Gespannt erwartete die Jury die fertigen Knetobjekte... und ihre Erwartungen wurden wie schon die vergangenen drei Jahre weit übertroffen: Von Landschaften über Skulpturen bis hin zu detailreichen Dioramen - dem Ideenreichtum waren auch in diesem Jahr keine Grenzen gesetzt. Schließlich konnten die Kita "Sprachwelt" aus Berlin, die Kita St. Antonius aus Jünkerath und der städtische Kindergarten Rindelbach aus Ellwangen die 2.000 Euro für ihre Kindergartenkasse gewinnen.
Diese drei Teilnehmer überzeugten durch kreative Objekte oder ausgefallene Ideen: Sowohl das Hundertwasserhaus der Kita "Sprachwelt", als auch die Eifellandschaft der Kita St. Antonius und die Darstellung des Zirkus Riballi vom städtischen Kindergarten Rindelbach haben die Fachjury überzeugt.
Das Projekt der Kita "Sprachwelt" aus Berlin galt bei der Jury als besonders künstlerisch und lehrreich für die Kinder. Sie wurden durch den Projektausflug nach Wittenberg und der dortigen Besichtigung des 1999 erbauten Hundertwasserhauses sowie ihrer dadurch entstandenen Knetidee, der Nachempfindung des Hundertwasserhauses mit Play-Doh Knete spielerisch an das sonst eher komplexe und theoretische Thema Architektur in Verbindung mit Kunst herangeführt.
Die Erzieher/innen der Kita St. Antonius aus Jünkerath machten mit den Kindern einen Ausflug in die Vulkaneifel und zeigten Ihnen wie schön und einzigartig die Natur in ihrer Region ist. Kindern die direkte Umgebung näher zu bringen, ihnen zu zeigen, wie schön Deutschland ist und das Ganze in einem aufwendigen Knetobjekt mit vielen kleinen Details darzustellen, konnte bei der Jury Eindruck schinden.

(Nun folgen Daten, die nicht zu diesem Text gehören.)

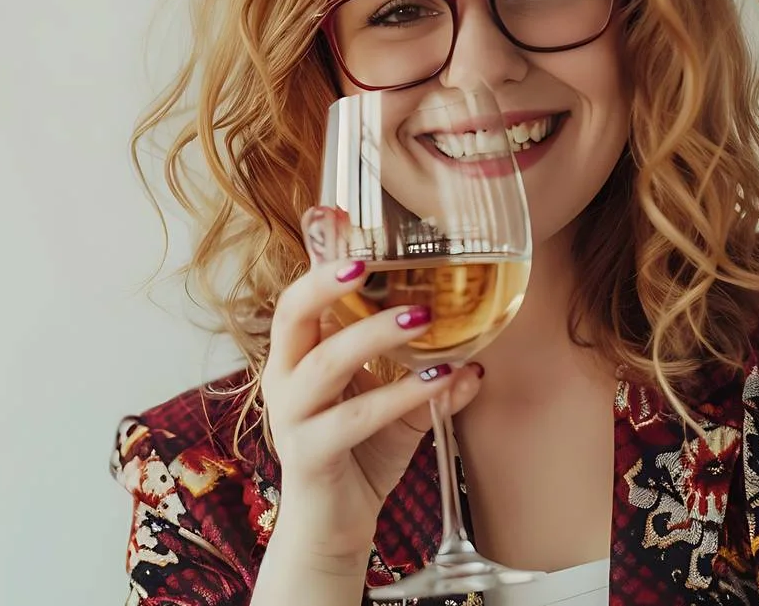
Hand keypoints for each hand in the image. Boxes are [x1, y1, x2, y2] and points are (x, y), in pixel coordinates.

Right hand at [259, 251, 484, 567]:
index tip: (343, 225)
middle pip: (292, 317)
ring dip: (375, 335)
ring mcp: (291, 418)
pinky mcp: (309, 454)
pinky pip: (356, 417)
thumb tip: (474, 360)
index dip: (318, 264)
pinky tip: (440, 379)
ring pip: (326, 363)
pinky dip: (401, 395)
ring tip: (422, 317)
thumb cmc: (356, 461)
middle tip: (367, 261)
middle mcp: (284, 382)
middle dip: (326, 284)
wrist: (332, 533)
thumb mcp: (392, 414)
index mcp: (296, 361)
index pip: (298, 301)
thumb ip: (424, 384)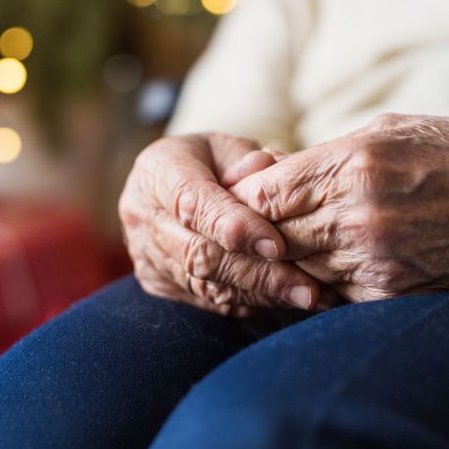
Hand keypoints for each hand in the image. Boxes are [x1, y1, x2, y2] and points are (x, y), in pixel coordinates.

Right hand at [119, 133, 325, 315]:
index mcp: (156, 171)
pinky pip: (203, 300)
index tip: (277, 245)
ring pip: (203, 285)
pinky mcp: (156, 280)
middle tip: (307, 288)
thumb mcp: (227, 146)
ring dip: (258, 294)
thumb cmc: (208, 160)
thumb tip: (268, 171)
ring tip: (306, 298)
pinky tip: (282, 300)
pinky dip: (246, 302)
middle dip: (257, 273)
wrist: (171, 182)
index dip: (233, 226)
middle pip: (197, 253)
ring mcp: (145, 253)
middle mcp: (141, 215)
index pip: (191, 203)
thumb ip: (248, 160)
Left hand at [229, 114, 448, 301]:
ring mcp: (374, 259)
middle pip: (271, 234)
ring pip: (295, 267)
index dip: (240, 198)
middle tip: (247, 226)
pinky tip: (326, 263)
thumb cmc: (445, 153)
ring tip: (283, 244)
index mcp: (350, 165)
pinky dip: (318, 280)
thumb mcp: (380, 133)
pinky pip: (329, 292)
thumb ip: (315, 156)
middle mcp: (357, 215)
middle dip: (255, 231)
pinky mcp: (389, 293)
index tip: (234, 198)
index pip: (263, 194)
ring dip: (285, 258)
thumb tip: (257, 171)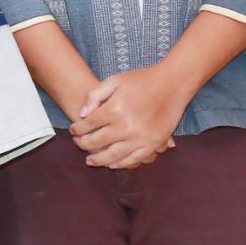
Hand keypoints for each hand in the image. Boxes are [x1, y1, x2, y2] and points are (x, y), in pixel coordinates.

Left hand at [71, 66, 187, 168]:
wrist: (172, 83)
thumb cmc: (142, 80)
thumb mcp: (114, 80)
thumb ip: (94, 96)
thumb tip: (81, 114)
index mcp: (114, 109)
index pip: (89, 125)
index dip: (78, 129)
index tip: (73, 131)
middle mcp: (126, 126)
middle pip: (98, 142)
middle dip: (84, 144)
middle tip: (78, 144)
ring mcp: (141, 137)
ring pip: (114, 155)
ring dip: (99, 160)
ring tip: (90, 161)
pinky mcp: (154, 143)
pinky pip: (135, 159)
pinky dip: (122, 164)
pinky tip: (112, 164)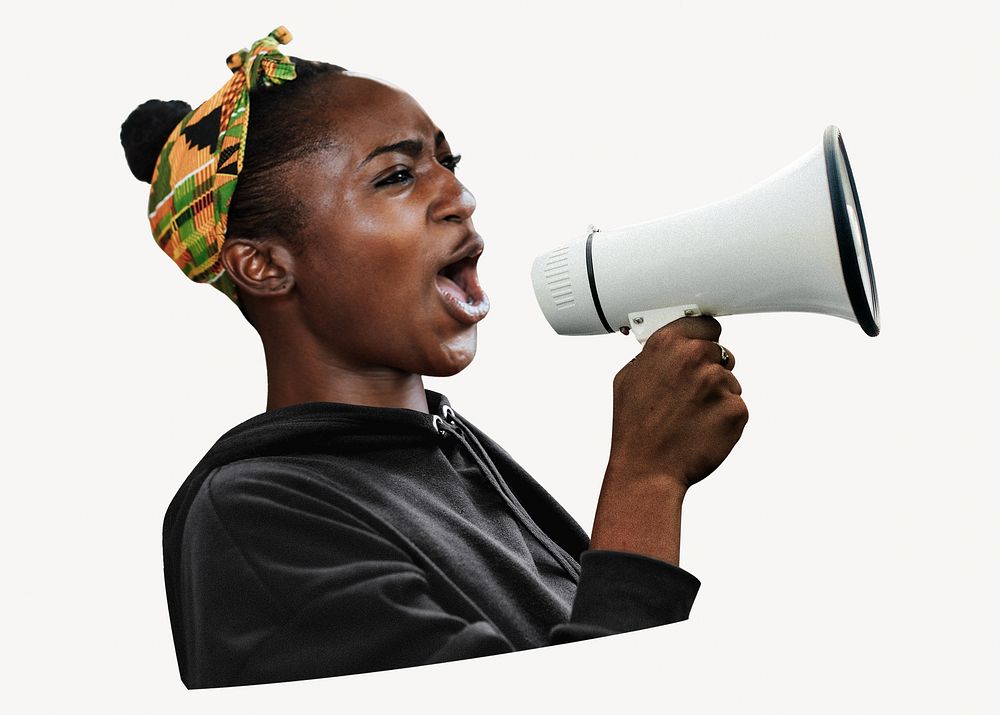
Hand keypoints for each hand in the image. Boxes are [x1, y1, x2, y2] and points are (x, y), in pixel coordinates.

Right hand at [607, 316, 747, 488]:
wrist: (647, 470)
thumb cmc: (635, 429)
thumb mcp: (628, 379)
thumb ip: (653, 355)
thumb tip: (669, 347)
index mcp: (667, 344)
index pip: (703, 323)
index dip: (703, 338)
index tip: (702, 345)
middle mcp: (694, 358)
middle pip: (719, 352)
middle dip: (708, 369)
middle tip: (689, 394)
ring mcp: (717, 383)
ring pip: (729, 381)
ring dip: (716, 396)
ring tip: (690, 417)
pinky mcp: (735, 409)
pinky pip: (736, 406)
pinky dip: (723, 418)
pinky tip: (702, 429)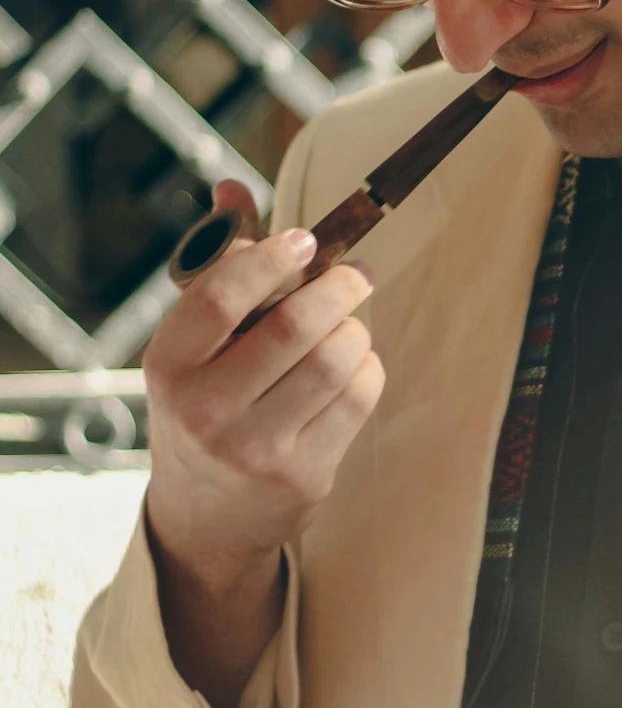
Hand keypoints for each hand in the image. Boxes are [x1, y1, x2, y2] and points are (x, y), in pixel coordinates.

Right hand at [143, 179, 384, 707]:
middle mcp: (205, 411)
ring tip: (350, 325)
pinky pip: (360, 398)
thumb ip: (216, 265)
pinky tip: (353, 366)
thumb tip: (232, 189)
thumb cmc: (204, 406)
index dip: (270, 258)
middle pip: (294, 326)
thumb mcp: (190, 346)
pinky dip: (368, 368)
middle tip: (354, 274)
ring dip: (357, 329)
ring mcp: (256, 448)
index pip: (219, 297)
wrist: (206, 517)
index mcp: (167, 366)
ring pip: (337, 360)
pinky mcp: (304, 475)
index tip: (303, 240)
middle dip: (337, 287)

Einfach Spaß haben, das war das Motto des städtischen Kindergartens Rindelbach in Ellwangen, als sie den Ausflug zum Zirkus Riballi in der Nachbarstadt planten. Begeistert hat die Jury bei dieser Umsetzung vor allem die komplette Visualisierung des Zirkuszeltes inklusive Manege und Akteuren.

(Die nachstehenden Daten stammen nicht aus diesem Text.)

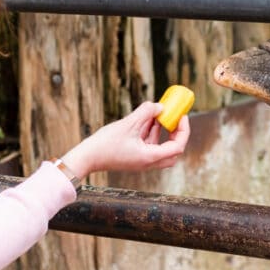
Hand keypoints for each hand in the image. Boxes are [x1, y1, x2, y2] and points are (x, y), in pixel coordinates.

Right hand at [61, 101, 189, 178]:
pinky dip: (150, 134)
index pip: (177, 146)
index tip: (182, 116)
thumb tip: (160, 106)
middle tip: (175, 119)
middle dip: (176, 134)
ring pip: (160, 147)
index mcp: (150, 157)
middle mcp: (148, 163)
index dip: (183, 130)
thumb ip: (146, 112)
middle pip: (173, 152)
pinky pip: (148, 146)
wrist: (86, 158)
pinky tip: (145, 120)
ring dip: (161, 131)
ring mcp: (141, 162)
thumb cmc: (105, 144)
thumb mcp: (128, 124)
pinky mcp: (133, 158)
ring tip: (156, 114)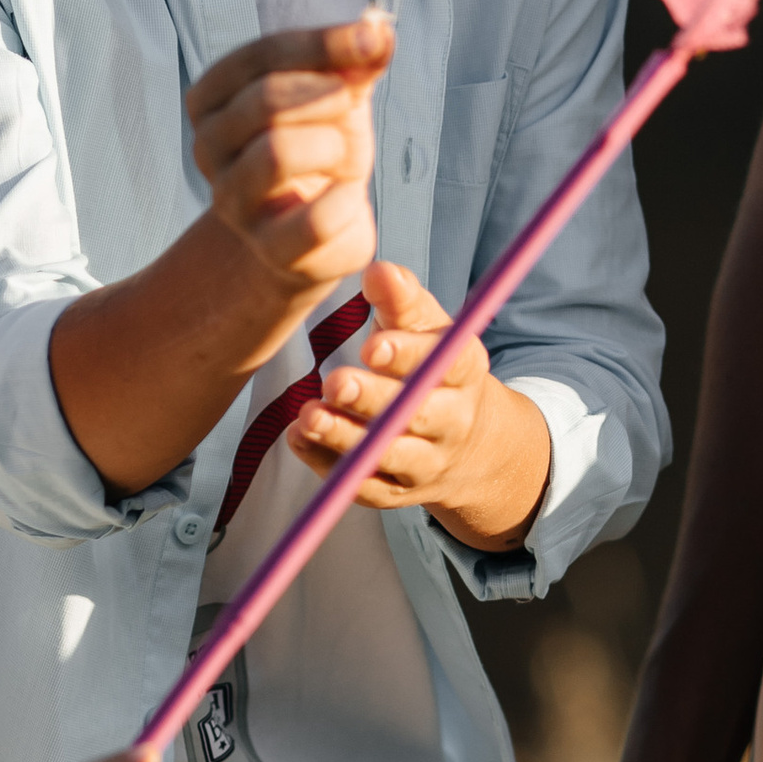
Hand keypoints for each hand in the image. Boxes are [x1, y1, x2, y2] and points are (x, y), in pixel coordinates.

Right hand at [186, 18, 391, 323]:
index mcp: (213, 99)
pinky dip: (346, 199)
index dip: (322, 43)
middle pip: (263, 100)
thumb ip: (355, 60)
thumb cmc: (317, 149)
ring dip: (332, 144)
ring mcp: (234, 202)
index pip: (260, 57)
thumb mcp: (336, 95)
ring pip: (276, 153)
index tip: (374, 39)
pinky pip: (314, 219)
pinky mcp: (270, 249)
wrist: (310, 233)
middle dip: (325, 95)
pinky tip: (350, 193)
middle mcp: (209, 148)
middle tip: (349, 103)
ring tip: (344, 153)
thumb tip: (378, 30)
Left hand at [284, 262, 552, 550]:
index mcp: (464, 371)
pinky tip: (298, 437)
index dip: (409, 357)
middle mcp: (451, 421)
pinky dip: (327, 465)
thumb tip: (378, 270)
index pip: (445, 365)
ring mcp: (425, 463)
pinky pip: (362, 487)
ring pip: (388, 457)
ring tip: (308, 416)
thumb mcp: (426, 326)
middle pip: (416, 416)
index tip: (372, 346)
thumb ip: (401, 299)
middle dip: (374, 401)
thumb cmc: (429, 363)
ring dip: (346, 439)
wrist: (464, 439)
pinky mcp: (394, 491)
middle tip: (334, 382)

Die Kita "Sprachwelt" konnte mit der Umsetzung ihres Hundertwasserhauses mächtig beeindrucken.
Die Kinder der Kita St. Antonius aus Jünkerath stellen ihre Heimat, die Vulkaneifel, originalgetreu in Knete dar.
Der städtische Kindergarten Rindelbach erschuf ein Abbild des Zirkus Riballi mit all seinen Akteuren.
Besonders wichtig bei der Bewertung waren der Jury die Kreativität und die Idee, die sowohl hinter dem Projektausflug als auch hinter dem fertig gestalteten Knetobjekt stand.
Auf ein Neues
An dieser Stelle möchten wir uns bei allen Kindergärten und Kitas bedanken: Für die tollen Einsendungen, die rege Teilnahme und das Engagement sowohl der Kinder als auch der Erzieher/innen.
Wir würden uns freuen, wenn Sie auch im nächsten Jahr wieder am Play-Doh Kindergartenpreis teilnehmen, wenn erneut 450 kg Knete darauf warten, in wundervolle Landschaften oder fantasievolle Objekte verwandelt zu werden.